Morgan fairly yelled at him. "Where did you get that information? What's the idea?" and so on. That clinched it for the editor. Then it was he knew.

Morgan made his mistake there. He began to threaten, and the editor hit the ceiling. Hit it hard, because he stretched things a little. He stretched it more than just a little.

He said, "Furthermore, that's on the street right now-this is a newspaper, not a morgue!"

It wasn't on the street, the editor knew. Perhaps he wanted to throw a scare into Morgan, perhaps-But Morgan!

Morgan gasped, "Oh, my God!" and hung up with a bang.

The editor flipped a mental coin. His circulation was not what it should be, the boss had been riding him lately, his job might be where a beat would tilt the balance up or down. The national safety that Morgan had shouted about-well, if we had the perfect weapon and the perfect defense, what was there to fear? And this was a newspaper, not a morgue! They replated, and the first extras hit the street to wake up half the city. The wire services had the story and extras were rolling throughout the country, or the world, about the time I was watching the sun over Lake Ste. Clair.

Neither the State Department nor the FBI were on their toes that day. Instead of denying everything, or instead of laughing heartily at the pipedream of an editor trying to sell an extra edition or two, whoever was pulling the strings behind the scenes demanded flatly that all wire services kill and disregard all references to Colquhoun. No one ever made a newspaperman do what he really didn't want to do. The very fact that the government was so eager to kill the story made every newsman worthy of his salt all the more eager to break the paper-thin shell around the meaty yolk. By noon, the time we landed for fuel, every Washington correspondent for every news service had a little different story for his boss, the White House was practically besieged at the mere rumor that the President was to issue a statement, and the State Department was going quietly mad.

"Not so quietly, at that," the Old Man said sourly. "One hour straight I stayed on that telephone. One hour straight I talked to one bunch of raving maniacs, and all the common sense I heard would go into your left eye."

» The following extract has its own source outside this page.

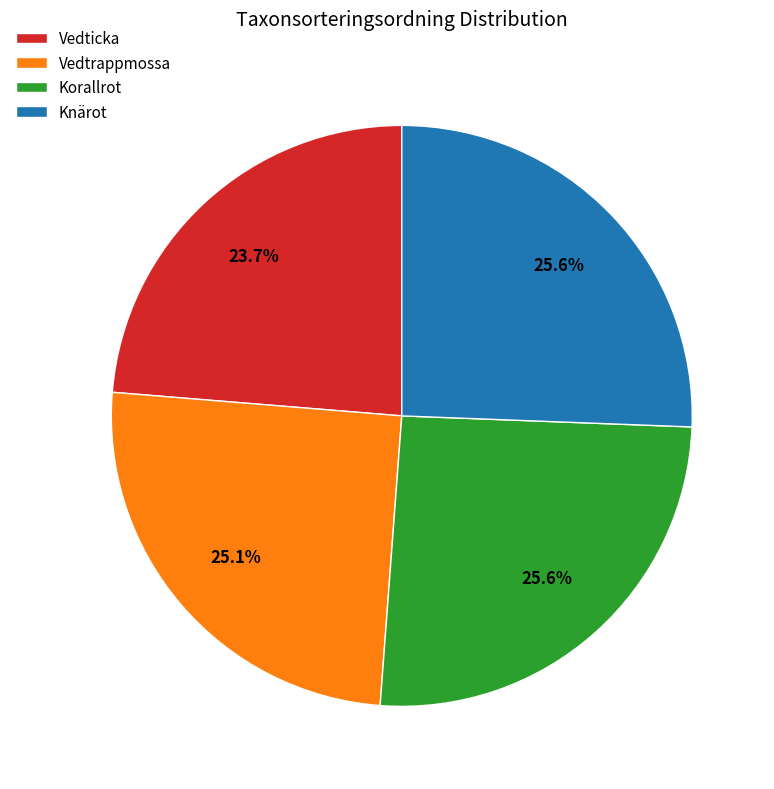

Count the number of slices in the pie.

4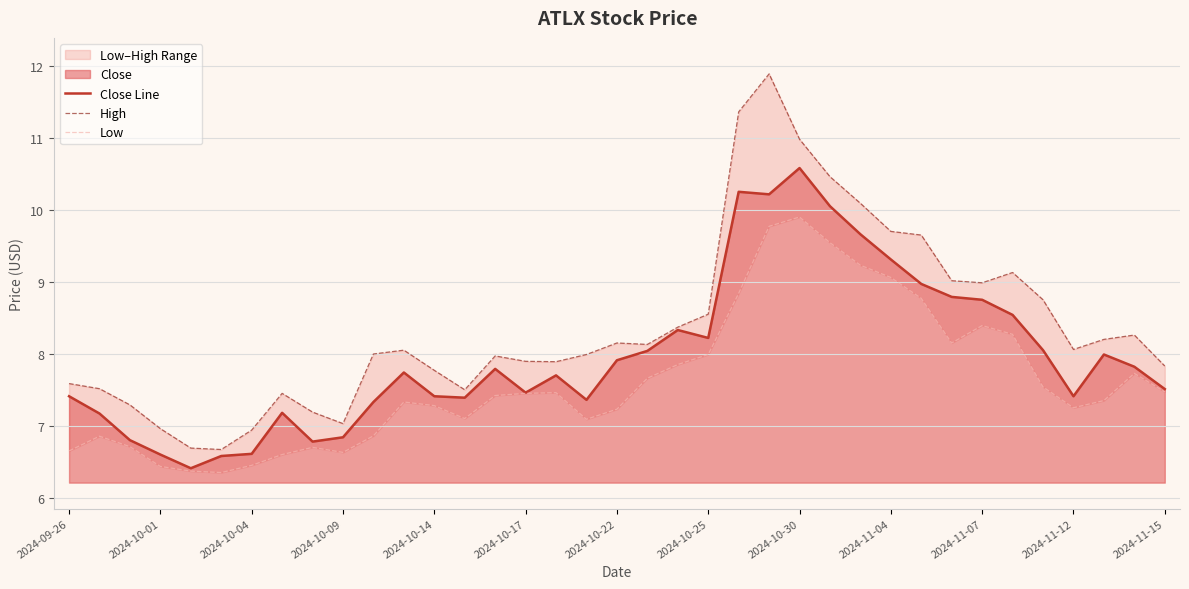

The value of Close Line at 2024-10-22 is 7.9. True or false?

True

By that time his temper had cooled below melting, and we were again on reasonably good terms. I was curious to know just who the Old Man had talked to.

He grunted. "Just about everyone in Washington with any authority at all. No one with any intelligence."

I could appreciate that. I have a very low opinion of anyone who stays in Washington any longer than necessary.

I asked him, "We're apparently heading back there. Why? Where were we going when they stopped us?"

He wasn't sure. "I wanted to keep on going," he said, "and get you out of the country. I still think that would have been best. There was to be a cruiser waiting at Bremerton for a shakedown cruise. But whoever is running all this-and I don't think that the President has thought too much about it-wants us to get back to Washington for another conference."

* * * * *

"Another meeting?" I was disgusted. Washington political rashes manifest themselves most often by the consistent eruption of conferences in which nothing is said, nothing decided, nothing done. "What does who think what?"